[Aim of the task] For the word "Adhes", find each line in the entries where it occurs and copy that line.

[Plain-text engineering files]
##############################

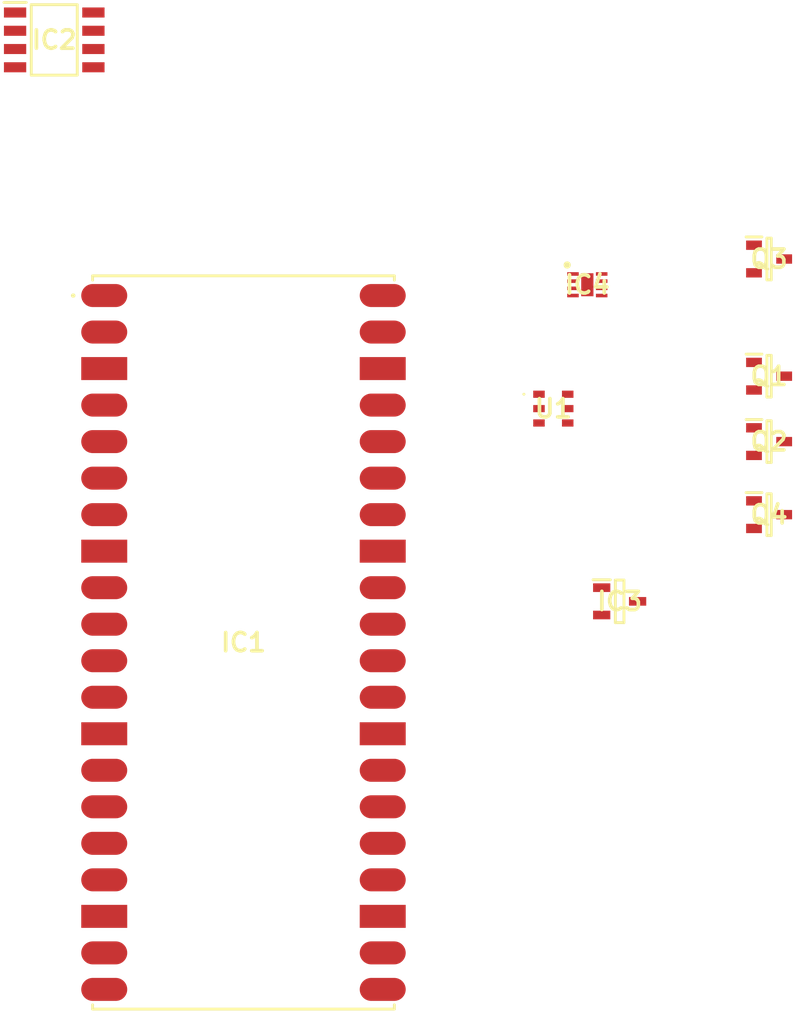
<source format=kicad_pcb>
(kicad_pcb (version 20221018) (generator pcbnew)

  (general
    (thickness 1.6)
  )

  (paper "A4")
  (layers
    (0 "F.Cu" signal)
    (31 "B.Cu" signal)
    (32 "B.Adhes" user "B.Adhesive")
    (33 "F.Adhes" user "F.Adhesive")
    (34 "B.Paste" user)
    (35 "F.Paste" user)
    (36 "B.SilkS" user "B.Silkscreen")
    (37 "F.SilkS" user "F.Silkscreen")
    (38 "B.Mask" user)
    (39 "F.Mask" user)
    (40 "Dwgs.User" user "User.Drawings")
    (41 "Cmts.User" user "User.Comments")
    (42 "Eco1.User" user "User.Eco1")
    (43 "Eco2.User" user "User.Eco2")
    (44 "Edge.Cuts" user)
    (45 "Margin" user)
    (46 "B.CrtYd" user "B.Courtyard")
    (47 "F.CrtYd" user "F.Courtyard")
    (48 "B.Fab" user)
    (49 "F.Fab" user)
    (50 "User.1" user)
    (51 "User.2" user)
    (52 "User.3" user)
    (53 "User.4" user)
    (54 "User.5" user)
    (55 "User.6" user)
    (56 "User.7" user)
    (57 "User.8" user)
    (58 "User.9" user)
  )

  (setup
    (pad_to_mask_clearance 0)
    (pcbplotparams
      (layerselection 0x00010fc_ffffffff)
      (plot_on_all_layers_selection 0x0000000_00000000)
      (disableapertmacros false)
      (usegerberextensions false)
      (usegerberattributes true)
      (usegerberadvancedattributes true)
      (creategerberjobfile true)
      (dashed_line_dash_ratio 12.000000)
      (dashed_line_gap_ratio 3.000000)
      (svgprecision 4)
      (plotframeref false)
      (viasonmask false)
      (mode 1)
      (useauxorigin false)
      (hpglpennumber 1)
      (hpglpenspeed 20)
      (hpglpendiameter 15.000000)
      (dxfpolygonmode true)
      (dxfimperialunits true)
      (dxfusepcbnewfont true)
      (psnegative false)
      (psa4output false)
      (plotreference true)
      (plotvalue true)
      (plotinvisibletext false)
      (sketchpadsonfab false)
      (subtractmaskfromsilk false)
      (outputformat 1)
      (mirror false)
      (drillshape 1)
      (scaleselection 1)
      (outputdirectory "")
    )
  )

  (net 0 "")
  (net 1 "unconnected-(IC1-UART0_TX{slash}I2C0_SDA_{slash}SPI0_RX{slash}GP0-Pad1)")
  (net 2 "unconnected-(IC1-UART0_RX{slash}I2C0_SCL_{slash}SPI0_CSN{slash}GP1-Pad2)")
  (net 3 "unconnected-(IC1-GND_1-Pad3)")
  (net 4 "unconnected-(IC1-I2C1_SDA_{slash}SPI0_SCK{slash}GP2-Pad4)")
  (net 5 "unconnected-(IC1-I2C0_SCL_{slash}SPI0_TX{slash}GP3-Pad5)")
  (net 6 "unconnected-(IC1-UART1_TX{slash}I2C0_SDA_{slash}SPI0_RX{slash}GP4-Pad6)")
  (net 7 "unconnected-(IC1-UART1_RX{slash}I2C0_SCL_{slash}SPI0_CSN{slash}GP5-Pad7)")
  (net 8 "unconnected-(IC1-GND_2-Pad8)")
  (net 9 "unconnected-(IC1-I2C1_SDA_{slash}SPI0_SCK{slash}GP6-Pad9)")
  (net 10 "unconnected-(IC1-I2C1_SCL_{slash}SPI0_TX{slash}GP7-Pad10)")
  (net 11 "unconnected-(IC1-UART1_TX{slash}I2C0_SDA_{slash}SPI1_RX{slash}GP8-Pad11)")
  (net 12 "unconnected-(IC1-UART1_RX{slash}I2C0_SCL_{slash}SPI1_CSN{slash}GP9-Pad12)")
  (net 13 "unconnected-(IC1-GND_3-Pad13)")
  (net 14 "unconnected-(IC1-I2C1_SDA_{slash}SPI1__SCK{slash}GP10-Pad14)")
  (net 15 "unconnected-(IC1-I2C1_SCL_{slash}SPI1__TX{slash}GP11-Pad15)")
  (net 16 "unconnected-(IC1-UART0_TX{slash}I2C0_SDA_{slash}SPI1_RX_{slash}GP12-Pad16)")
  (net 17 "unconnected-(IC1-UART0_RX{slash}I2C0_SCL_{slash}SPI1_CSN{slash}GP13-Pad17)")
  (net 18 "unconnected-(IC1-GND_4-Pad18)")
  (net 19 "unconnected-(IC1-I2C1_SDA{slash}SPI1_SCK{slash}GP14-Pad19)")
  (net 20 "unconnected-(IC1-I2C1_SCL{slash}SPI1_TX{slash}GP15-Pad20)")
  (net 21 "unconnected-(IC1-UART0_TX{slash}I2C0_SDA_{slash}SPI0_RX_{slash}GP16-Pad21)")
  (net 22 "unconnected-(IC1-UART0_RX{slash}I2C0_SCL{slash}SPIO_CSN{slash}GP17-Pad22)")
  (net 23 "unconnected-(IC1-GND_5-Pad23)")
  (net 24 "unconnected-(IC1-I2C1_SDA{slash}_SPI0_SCK{slash}GP18-Pad24)")
  (net 25 "unconnected-(IC1-I2C1_SCL{slash}_SPI0_TX{slash}GP19-Pad25)")
  (net 26 "unconnected-(IC1-I2C0_SDA{slash}GP20-Pad26)")
  (net 27 "unconnected-(IC1-I2C0_SCL{slash}GP21-Pad27)")
  (net 28 "unconnected-(IC1-GND_6-Pad28)")
  (net 29 "unconnected-(IC1-GP22-Pad29)")
  (net 30 "unconnected-(IC1-RUN-Pad30)")
  (net 31 "unconnected-(IC1-I2C1_SDA{slash}ADC0{slash}GP26-Pad31)")
  (net 32 "unconnected-(IC1-I2C1_SCL_{slash}ADC1{slash}GP_27-Pad32)")
  (net 33 "unconnected-(IC1-GND{slash}AGND-Pad33)")
  (net 34 "unconnected-(IC1-GP28{slash}ADC2-Pad34)")
  (net 35 "unconnected-(IC1-ADC_VREF-Pad35)")
  (net 36 "unconnected-(IC1-3V3(OUT)-Pad36)")
  (net 37 "unconnected-(IC1-3V3_EN-Pad37)")
  (net 38 "unconnected-(IC1-GND_7-Pad38)")
  (net 39 "unconnected-(IC1-VSYS-Pad39)")
  (net 40 "unconnected-(IC1-VBUS-Pad40)")
  (net 41 "unconnected-(IC2-OSCI-Pad1)")
  (net 42 "unconnected-(IC2-OSCO-Pad2)")
  (net 43 "unconnected-(IC2-~{INT}-Pad3)")
  (net 44 "unconnected-(IC2-VSS-Pad4)")
  (net 45 "unconnected-(IC2-SDA-Pad5)")
  (net 46 "unconnected-(IC2-SCL-Pad6)")
  (net 47 "unconnected-(IC2-CLKOUT-Pad7)")
  (net 48 "unconnected-(IC2-VDD-Pad8)")
  (net 49 "unconnected-(IC3-GND-Pad1)")
  (net 50 "unconnected-(IC3-VOUT-Pad2)")
  (net 51 "unconnected-(IC3-VIN-Pad3)")
  (net 52 "unconnected-(U1-NC_1-Pad1)")
  (net 53 "unconnected-(U1-VDD-Pad2)")
  (net 54 "unconnected-(U1-SCL-Pad3)")
  (net 55 "unconnected-(U1-SDA-Pad4)")
  (net 56 "unconnected-(U1-GND-Pad5)")
  (net 57 "unconnected-(U1-NC_2-Pad6)")
  (net 58 "unconnected-(IC4-ADDR-Pad1)")
  (net 59 "unconnected-(IC4-VCC-Pad2)")
  (net 60 "unconnected-(IC4-GND-Pad3)")
  (net 61 "unconnected-(IC4-TEST-Pad4)")
  (net 62 "unconnected-(IC4-SCL-Pad5)")
  (net 63 "unconnected-(IC4-SDA-Pad6)")
  (net 64 "unconnected-(IC4-INT-Pad7)")
  (net 65 "unconnected-(IC4-NC-Pad8)")
  (net 66 "unconnected-(IC4-EPAD-Pad9)")
  (net 67 "unconnected-(Q1-Pad1)")
  (net 68 "unconnected-(Q1-Pad2)")
  (net 69 "unconnected-(Q1-Pad3)")
  (net 70 "unconnected-(Q2-Pad1)")
  (net 71 "unconnected-(Q2-Pad2)")
  (net 72 "unconnected-(Q2-Pad3)")
  (net 73 "unconnected-(Q3-Pad1)")
  (net 74 "unconnected-(Q3-Pad2)")
  (net 75 "unconnected-(Q3-Pad3)")
  (net 76 "unconnected-(Q4-Pad1)")
  (net 77 "unconnected-(Q4-Pad2)")
  (net 78 "unconnected-(Q4-Pad3)")

  (footprint "LIB_PCF85063AT_AAZ:SOIC127P600X175-8N" (layer "F.Cu") (at 114.3 53.34))

  (footprint "DMG2301L-7:SOT96P240X110-3N" (layer "F.Cu") (at 164.05 68.58))

  (footprint "AP2138N-3.3TRG1:SOT95P282X145-3N" (layer "F.Cu") (at 153.65 92.39))

  (footprint "DMG2301L-7:SOT96P240X110-3N" (layer "F.Cu") (at 164.05 81.28))

  (footprint "AHT20:AHT20" (layer "F.Cu") (at 149.035 78.985))

  (footprint "DMG2301L-7:SOT96P240X110-3N" (layer "F.Cu") (at 164.05 86.36))

  (footprint "PICO_W:RASPBERRYPIPICOW" (layer "F.Cu") (at 127.47 95.25))

  (footprint "BH1745NUC:SON50P210X200X60-9N" (layer "F.Cu") (at 151.4 70.37))

  (footprint "DMG2301L-7:SOT96P240X110-3N" (layer "F.Cu") (at 164.05 76.73))

)

</source>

##############################

[Output for this task]
    (32 "B.Adhes" user "B.Adhesive")
    (33 "F.Adhes" user "F.Adhesive")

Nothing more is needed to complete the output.